Single by Bob Hope and Shirley Ross

from the album The Big Broadcast of 1938
- A-side: "Two Sleepy People"
- Published: 1938 by Paramount Music
- Recorded: 1938
- Genre: Traditional pop
- Label: Decca
- Composer(s): Ralph Rainger
- Lyricist(s): Leo Robin

= Thanks for the Memory =

1938 song

"Thanks for the Memory" (1938) is a popular song composed by Ralph Rainger with lyrics by Leo Robin. It was introduced in the 1938 film The Big Broadcast of 1938 by Bob Hope and Shirley Ross, and recorded by Shep Fields and His Orchestra featuring John Serry Sr. on accordion in the film and vocals by Bob Goday on Bluebird Records (B-7318, 1937). Dorothy Lamour's solo recording of the song was also popular, and has led to many mistakenly believing over the years that it was she who sang the tune with Hope in the film (in which Lamour also appeared).

In the film, Ross and Hope's characters are a divorced couple who encounter each other aboard a ship. Near the film's end, they poignantly sing one of the many versions of this song, recalling the ups and downs of their relationship - then they decide to get back together.

In the fifth verse, Robin recalled the couple's romantic weekend in Niagara. His original lyrics were: "That weekend at Niagara when we never saw the falls." However, the line was rejected by producers who feared it was too suggestive. Robin was furious, and a bitter row ensued with neither side giving way. Finally, a compromise was reached that had Bob Hope singing, "That weekend at Niagara when we hardly saw the falls." Robin never forgave this censorship; he considered it ridiculously prissy and thought it ruined the song. However, the way Shirley Ross responds with, "How lovely that was!" indicates that "never" was indeed the better choice.

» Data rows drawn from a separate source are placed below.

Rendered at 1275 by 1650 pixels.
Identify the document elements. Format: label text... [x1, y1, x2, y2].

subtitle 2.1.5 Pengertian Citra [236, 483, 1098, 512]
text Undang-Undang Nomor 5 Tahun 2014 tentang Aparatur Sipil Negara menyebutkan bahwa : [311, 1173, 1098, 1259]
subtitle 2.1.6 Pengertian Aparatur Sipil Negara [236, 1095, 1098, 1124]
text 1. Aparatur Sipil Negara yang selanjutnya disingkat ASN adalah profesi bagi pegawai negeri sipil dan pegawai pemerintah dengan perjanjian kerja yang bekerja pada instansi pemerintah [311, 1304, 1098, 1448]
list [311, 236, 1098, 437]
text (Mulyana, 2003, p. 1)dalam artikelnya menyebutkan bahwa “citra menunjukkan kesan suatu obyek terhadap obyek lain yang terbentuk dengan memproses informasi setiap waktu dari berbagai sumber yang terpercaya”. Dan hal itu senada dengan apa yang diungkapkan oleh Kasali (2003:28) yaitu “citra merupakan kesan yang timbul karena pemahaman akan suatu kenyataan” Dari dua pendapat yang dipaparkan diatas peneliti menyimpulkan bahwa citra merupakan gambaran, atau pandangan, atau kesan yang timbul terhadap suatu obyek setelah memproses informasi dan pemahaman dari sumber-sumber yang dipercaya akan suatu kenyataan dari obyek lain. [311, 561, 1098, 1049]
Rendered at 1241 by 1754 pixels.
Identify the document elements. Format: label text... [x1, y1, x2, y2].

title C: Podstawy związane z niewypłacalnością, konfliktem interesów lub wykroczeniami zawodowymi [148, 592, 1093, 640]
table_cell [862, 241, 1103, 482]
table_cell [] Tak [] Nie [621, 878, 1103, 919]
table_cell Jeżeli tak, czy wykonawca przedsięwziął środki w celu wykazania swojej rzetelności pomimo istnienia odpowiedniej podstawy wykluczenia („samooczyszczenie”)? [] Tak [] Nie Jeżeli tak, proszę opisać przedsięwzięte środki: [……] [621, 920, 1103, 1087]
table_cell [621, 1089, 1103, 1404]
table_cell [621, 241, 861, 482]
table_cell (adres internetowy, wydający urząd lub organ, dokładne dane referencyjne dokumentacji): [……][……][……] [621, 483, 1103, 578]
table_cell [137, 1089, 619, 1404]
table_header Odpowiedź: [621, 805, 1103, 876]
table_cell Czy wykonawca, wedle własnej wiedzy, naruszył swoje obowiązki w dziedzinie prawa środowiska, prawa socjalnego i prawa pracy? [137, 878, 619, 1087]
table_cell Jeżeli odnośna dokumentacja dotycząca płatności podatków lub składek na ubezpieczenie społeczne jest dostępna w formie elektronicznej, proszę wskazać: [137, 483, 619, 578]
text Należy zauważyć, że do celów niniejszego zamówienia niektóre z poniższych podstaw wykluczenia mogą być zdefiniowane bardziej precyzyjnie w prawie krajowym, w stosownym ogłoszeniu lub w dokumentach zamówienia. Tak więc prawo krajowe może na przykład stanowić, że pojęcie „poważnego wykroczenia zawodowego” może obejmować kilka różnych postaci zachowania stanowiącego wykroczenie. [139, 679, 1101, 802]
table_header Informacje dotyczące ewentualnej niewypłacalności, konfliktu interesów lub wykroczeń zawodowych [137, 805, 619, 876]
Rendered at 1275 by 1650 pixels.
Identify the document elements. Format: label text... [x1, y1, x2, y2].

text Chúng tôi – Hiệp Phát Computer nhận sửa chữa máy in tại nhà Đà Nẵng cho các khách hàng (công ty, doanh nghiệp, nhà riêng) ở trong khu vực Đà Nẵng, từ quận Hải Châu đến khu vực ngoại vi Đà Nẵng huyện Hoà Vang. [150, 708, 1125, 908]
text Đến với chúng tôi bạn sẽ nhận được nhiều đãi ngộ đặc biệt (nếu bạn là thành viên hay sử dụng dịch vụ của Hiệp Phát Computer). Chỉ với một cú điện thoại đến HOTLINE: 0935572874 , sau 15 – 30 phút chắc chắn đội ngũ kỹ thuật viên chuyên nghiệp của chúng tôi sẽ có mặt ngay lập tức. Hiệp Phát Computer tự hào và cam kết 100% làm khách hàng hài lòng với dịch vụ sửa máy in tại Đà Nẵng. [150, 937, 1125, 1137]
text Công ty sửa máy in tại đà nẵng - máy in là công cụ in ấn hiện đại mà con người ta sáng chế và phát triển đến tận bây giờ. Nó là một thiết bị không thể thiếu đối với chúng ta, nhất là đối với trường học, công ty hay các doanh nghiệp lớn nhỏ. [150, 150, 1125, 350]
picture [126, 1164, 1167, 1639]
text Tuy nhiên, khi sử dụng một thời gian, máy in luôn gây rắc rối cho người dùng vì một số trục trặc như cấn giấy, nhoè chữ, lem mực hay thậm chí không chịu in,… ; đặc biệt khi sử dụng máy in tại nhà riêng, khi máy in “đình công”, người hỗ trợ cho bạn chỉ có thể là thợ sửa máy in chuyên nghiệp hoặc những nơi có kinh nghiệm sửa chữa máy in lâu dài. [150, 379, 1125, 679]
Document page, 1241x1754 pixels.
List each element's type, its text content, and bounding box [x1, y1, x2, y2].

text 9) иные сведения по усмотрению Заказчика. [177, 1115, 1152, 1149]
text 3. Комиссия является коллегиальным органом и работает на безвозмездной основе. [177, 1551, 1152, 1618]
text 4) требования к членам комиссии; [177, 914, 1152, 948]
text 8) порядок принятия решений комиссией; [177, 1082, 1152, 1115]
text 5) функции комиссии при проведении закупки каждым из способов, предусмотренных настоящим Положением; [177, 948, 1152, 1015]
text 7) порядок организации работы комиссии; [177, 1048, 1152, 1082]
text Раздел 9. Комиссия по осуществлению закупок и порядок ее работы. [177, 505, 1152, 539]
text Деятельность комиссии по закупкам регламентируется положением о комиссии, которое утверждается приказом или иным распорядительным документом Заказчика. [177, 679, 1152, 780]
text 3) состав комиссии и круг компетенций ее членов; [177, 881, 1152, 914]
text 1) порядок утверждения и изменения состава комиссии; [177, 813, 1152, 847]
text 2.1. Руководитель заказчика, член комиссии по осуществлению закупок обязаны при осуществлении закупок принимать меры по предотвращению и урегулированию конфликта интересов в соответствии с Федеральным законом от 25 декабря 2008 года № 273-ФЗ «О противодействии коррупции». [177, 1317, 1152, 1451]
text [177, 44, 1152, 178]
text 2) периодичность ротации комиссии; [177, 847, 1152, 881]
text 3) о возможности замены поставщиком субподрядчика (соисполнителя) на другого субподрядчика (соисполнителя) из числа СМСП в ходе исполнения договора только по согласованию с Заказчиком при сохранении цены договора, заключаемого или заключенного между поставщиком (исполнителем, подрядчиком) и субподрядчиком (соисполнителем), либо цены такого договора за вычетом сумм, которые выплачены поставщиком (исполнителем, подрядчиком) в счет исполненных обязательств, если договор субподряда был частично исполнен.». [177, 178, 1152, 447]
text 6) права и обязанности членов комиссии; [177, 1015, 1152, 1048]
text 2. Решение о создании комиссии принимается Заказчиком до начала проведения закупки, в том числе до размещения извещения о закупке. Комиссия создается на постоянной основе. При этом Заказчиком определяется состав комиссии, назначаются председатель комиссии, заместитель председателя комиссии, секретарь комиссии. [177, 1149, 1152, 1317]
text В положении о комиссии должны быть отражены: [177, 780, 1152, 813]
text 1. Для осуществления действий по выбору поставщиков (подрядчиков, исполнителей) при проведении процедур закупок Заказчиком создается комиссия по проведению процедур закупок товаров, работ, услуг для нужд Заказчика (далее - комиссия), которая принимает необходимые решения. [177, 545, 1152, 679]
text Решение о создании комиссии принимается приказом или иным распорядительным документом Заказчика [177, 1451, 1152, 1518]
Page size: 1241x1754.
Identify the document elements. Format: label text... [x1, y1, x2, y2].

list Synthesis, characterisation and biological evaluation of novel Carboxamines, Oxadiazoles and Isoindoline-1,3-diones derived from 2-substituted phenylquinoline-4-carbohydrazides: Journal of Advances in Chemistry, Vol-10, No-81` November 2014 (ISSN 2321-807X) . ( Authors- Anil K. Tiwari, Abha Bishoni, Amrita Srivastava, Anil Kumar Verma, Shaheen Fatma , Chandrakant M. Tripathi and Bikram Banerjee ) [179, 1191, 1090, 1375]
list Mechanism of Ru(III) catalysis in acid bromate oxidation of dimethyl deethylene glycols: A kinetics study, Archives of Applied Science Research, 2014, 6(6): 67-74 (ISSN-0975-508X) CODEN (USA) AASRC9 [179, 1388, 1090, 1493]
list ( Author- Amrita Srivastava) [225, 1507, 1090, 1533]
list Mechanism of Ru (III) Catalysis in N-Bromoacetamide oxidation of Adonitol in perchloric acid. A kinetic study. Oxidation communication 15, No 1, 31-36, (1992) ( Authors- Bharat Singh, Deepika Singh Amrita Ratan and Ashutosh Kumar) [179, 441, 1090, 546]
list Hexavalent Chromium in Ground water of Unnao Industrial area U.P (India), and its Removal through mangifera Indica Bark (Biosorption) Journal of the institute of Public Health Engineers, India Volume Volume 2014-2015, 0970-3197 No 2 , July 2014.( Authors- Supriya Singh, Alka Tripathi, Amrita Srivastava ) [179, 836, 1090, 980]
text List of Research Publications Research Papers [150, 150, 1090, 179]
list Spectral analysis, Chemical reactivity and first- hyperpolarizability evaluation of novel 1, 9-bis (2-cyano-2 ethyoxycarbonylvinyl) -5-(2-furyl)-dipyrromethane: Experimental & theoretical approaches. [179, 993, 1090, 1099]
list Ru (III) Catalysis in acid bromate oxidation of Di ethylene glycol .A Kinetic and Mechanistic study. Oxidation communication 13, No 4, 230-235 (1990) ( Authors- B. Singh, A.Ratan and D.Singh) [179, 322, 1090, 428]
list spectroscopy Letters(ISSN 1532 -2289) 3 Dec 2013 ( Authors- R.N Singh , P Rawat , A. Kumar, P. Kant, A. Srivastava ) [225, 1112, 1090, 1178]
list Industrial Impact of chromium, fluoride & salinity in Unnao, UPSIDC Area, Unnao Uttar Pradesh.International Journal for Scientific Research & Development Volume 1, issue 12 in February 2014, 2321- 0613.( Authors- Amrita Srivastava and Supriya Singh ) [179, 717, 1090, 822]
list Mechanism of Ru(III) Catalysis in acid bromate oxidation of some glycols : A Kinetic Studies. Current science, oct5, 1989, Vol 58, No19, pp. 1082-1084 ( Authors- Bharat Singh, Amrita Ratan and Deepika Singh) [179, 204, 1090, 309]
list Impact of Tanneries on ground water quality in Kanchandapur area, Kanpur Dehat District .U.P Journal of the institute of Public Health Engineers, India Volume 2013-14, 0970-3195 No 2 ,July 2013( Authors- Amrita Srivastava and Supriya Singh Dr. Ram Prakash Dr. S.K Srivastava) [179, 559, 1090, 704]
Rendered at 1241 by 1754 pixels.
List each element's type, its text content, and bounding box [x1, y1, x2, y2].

The song won the Academy Award for Best Original Song, and became Hope's signature tune, with many different lyrics adapted to any situation. In 2004, it finished No. 63 on AFI's 100 Years...100 Songs survey of top tunes in American cinema.

The success of the song resulted in another film starring the same couple. This follow-up film to The Big Broadcast of 1938 is somewhat confusing because it was given the title Thanks for the Memory but the song of that name does not feature. The main song from this latter film was "Two Sleepy People" and this is often bracketed with its forerunner as the best romantic duet of Bob Hope's career. It was written in September 1938 by Hoagy Carmichael with lyrics by Frank Loesser, and was once again performed by Bob Hope and Shirley Ross. The film Thanks for the Memory was released in 1938.

==Cover versions==
- Shep Fields and his Rippling Rhythm Orchestra with vocalist Bobby Goday recorded the song in 1937. Bluebird Records B-7318-A
- Martha Tilton sang vocals with Benny Goodman's orchestra recorded on December 2, 1937. RCA Camden Records CAL-872
- Mildred Bailey recorded the song on January 10, 1938 with a mixed group featuring Chu Berry doing a nice tenor sax solo.
- Ella Fitzgerald recorded this with André Previn and his orchestra in 1955 (released as a single and on Sweet and Hot) and on her 1967 Verve release Whisper Not, with backing by Marty Paich and his orchestra.
- Bing Crosby recorded the song for his 1956 album, Songs I Wish I Had Sung the First Time Around.
- Jane Morgan for her album The American Girl from Paris (1956)
- Jim Hall recorded an arrangement on his 1957 debut album Jazz Guitar
- Sarah Vaughan recorded the tune for her 1958 album After Hours at the London House. She was apparently seeing the lyrics for the first time, as she stumbled over the term Parthenon twice before getting it right.
- Anita O'Day on the 1962 album Anita O'Day and Cal Tjader: Time for 2
- Harry Nilsson released a version on his 1973 album recorded with Gordon Jenkins, A Little Touch of Schmilsson in the Night.
- Wayne Shorter played a saxophone rendition on the 1979 Weather Report live album 8:30.
- Frank Sinatra recorded an extended version of the song with altered lyrics for his 1981 album, She Shot Me Down.
- Susannah McCorkle - Thanks For The Memory - Songs Of Leo Robin (1983), Most Requested Songs (2001)
- Rosemary Clooney on her 1985 album Rosemary Clooney Sings Ballads.
- Stacey Kent - included the tune on her 2001 Dreamsville album.
- Rod Stewart as the title track to his 2005 album Thanks for the Memory: The Great American Songbook, Volume IV.